DOCUMENT PASSAGE:
○ ○ ○ ○ ○ ○ ○

Class: Karafka::Pro::Processing::Partitioner

Inherits:

Karafka::Processing::Partitioner

Object
Karafka::Processing::Partitioner
Karafka::Pro::Processing::Partitioner

show all

Defined in:: lib/karafka/pro/processing/partitioner.rb

Overview

Pro partitioner that can distribute work based on the virtual partitioner settings

Instance Method Summary collapse

#call(topic, messages, coordinator) {|group, karafka| ... } ⇒ Object

Methods inherited from Karafka::Processing::Partitioner

#initialize

Constructor Details

This class inherits a constructor from Karafka::Processing::Partitioner

Instance Method Details

#call(topic, messages, coordinator) {|group, karafka| ... } ⇒ `Object`

Parameters:

topic (String) —
topic name
messages (Array<Karafka::Messages::Message>) —
karafka messages
coordinator (Karafka::Pro::Processing::Coordinator) —
processing coordinator that will be used with those messages

Yield Parameters:

group (Integer) —
id
karafka (Array<Karafka::Messages::Message>) —
messages

# File 'lib/karafka/pro/processing/partitioner.rb', line 17

def call(topic, messages, coordinator)
  ktopic = @subscription_group.topics.find(topic)

  vps = ktopic.virtual_partitions

  # We only partition work if we have:
  # - a virtual partitioner
  # - more than one thread to process the data
  # - collective is not collapsed via coordinator
  # - none of the partitioner executions raised an error
  #
  # With one thread it is not worth partitioning the work as the work itself will be
  # assigned to one thread (pointless work)
  #
  # We collapse the partitioning on errors because we "regain" full ordering on a batch
  # that potentially contains the data that caused the error.
  #
  # This is great because it allows us to run things without the parallelization that adds
  # a bit of uncertainty and allows us to use DLQ and safely skip messages if needed.
  if vps.active? && vps.max_partitions > 1 && !coordinator.collapsed?
    # If we cannot virtualize even one message from a given batch due to user errors, we
    # reduce the whole set into one partition and emit error. This should still allow for
    # user flow but should mitigate damages by not virtualizing
    begin
      groupings = vps.distributor.call(messages)
    rescue StandardError => e
      # This should not happen. If you are seeing this it means your partitioner code
      # failed and raised an error. We highly recommend mitigating partitioner level errors
      # on the user side because this type of collapse should be considered a last resort
      Karafka.monitor.instrument(
        'error.occurred',
        caller: self,
        error: e,
        messages: messages,
        type: 'virtual_partitions.partitioner.error'
      )

      groupings = { 0 => messages }
    end

    groupings.each do |key, messages_group|
      yield(key, messages_group)
    end
  else
    # When no virtual partitioner, works as regular one
    yield(0, messages)
  end
end

○ ○ ○ ○ ○ ○ ○

INFORMATION SHOWN:
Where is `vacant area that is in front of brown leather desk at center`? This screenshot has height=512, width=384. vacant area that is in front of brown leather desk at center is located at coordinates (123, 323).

○ ○ ○ ○ ○ ○ ○

TASK INSTRUCTIONS:
On the Karafka partitioner page, what type value does the error instrumentation carry when the virtual partitioner raises an error?

SOLUTION:
'virtual_partitions.partitioner.error'